----- AUSZUG -----

Bau mit begrenztem Verkehrsnutzen

Am 1. Juni 2016, sieben Jahre später als 1992 angekündigt, wird der Gotthard-Basistunnel als Kernstück der Neat mit viel Pomp eingeweiht, und Ende 2016 wird er eröffnet. Entstanden ist ein Bauwerk der Superlative. Doch die Endkosten der Neat sind höher und ihr Nutzen kleiner, als das 1992 vom Volk beschlossene Projekt versprochen hatte. Das zeigen folgende Vergleiche:

  • Für die 1992 bewilligte Neat budgetierte der Bund Baukosten von 14 Milliarden Franken (Preisstand 1992). Trotz der erwähnten Abstriche am Bauprogramm werden sich die Endkosten auf annähernd 24 Milliarden Franken summieren.

----- EINGABEDATEN -----

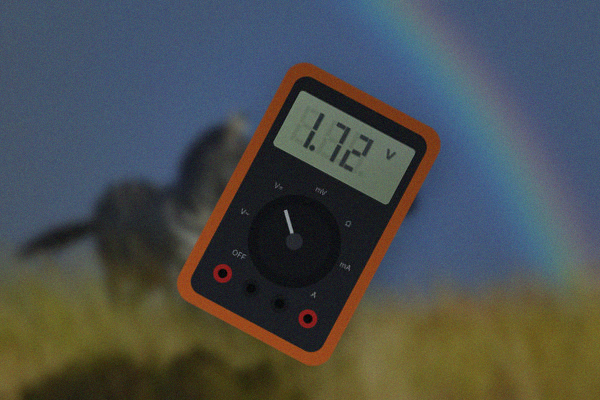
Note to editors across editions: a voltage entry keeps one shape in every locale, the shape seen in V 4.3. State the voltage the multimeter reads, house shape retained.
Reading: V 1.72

-----
----- EINGABEDATEN -----

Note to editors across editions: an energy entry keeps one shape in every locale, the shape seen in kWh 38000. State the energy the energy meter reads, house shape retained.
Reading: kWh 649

-----

*AUFGABEN:*
**1)** Mit welchen Baukosten hat der Bund laut dem Auszug für die 1992 bewilligte Neat gerechnet?
**2)** Wiederhole aus dem Auszug wortgetreu die Stelle von „Am 1. Juni 2016, sieben“ bis „Milliarden Franken summieren.“.

*ANTWORTEN:*
**1)** Mit 14 Milliarden Franken (Preisstand 1992).

**2)**
Am 1. Juni 2016, sieben Jahre später als 1992 angekündigt, wird der Gotthard-Basistunnel als Kernstück der Neat mit viel Pomp eingeweiht, und Ende 2016 wird er eröffnet. Entstanden ist ein Bauwerk der Superlative. Doch die Endkosten der Neat sind höher und ihr Nutzen kleiner, als das 1992 vom Volk beschlossene Projekt versprochen hatte. Das zeigen folgende Vergleiche:

  • Für die 1992 bewilligte Neat budgetierte der Bund Baukosten von 14 Milliarden Franken (Preisstand 1992). Trotz der erwähnten Abstriche am Bauprogramm werden sich die Endkosten auf annähernd 24 Milliarden Franken summieren.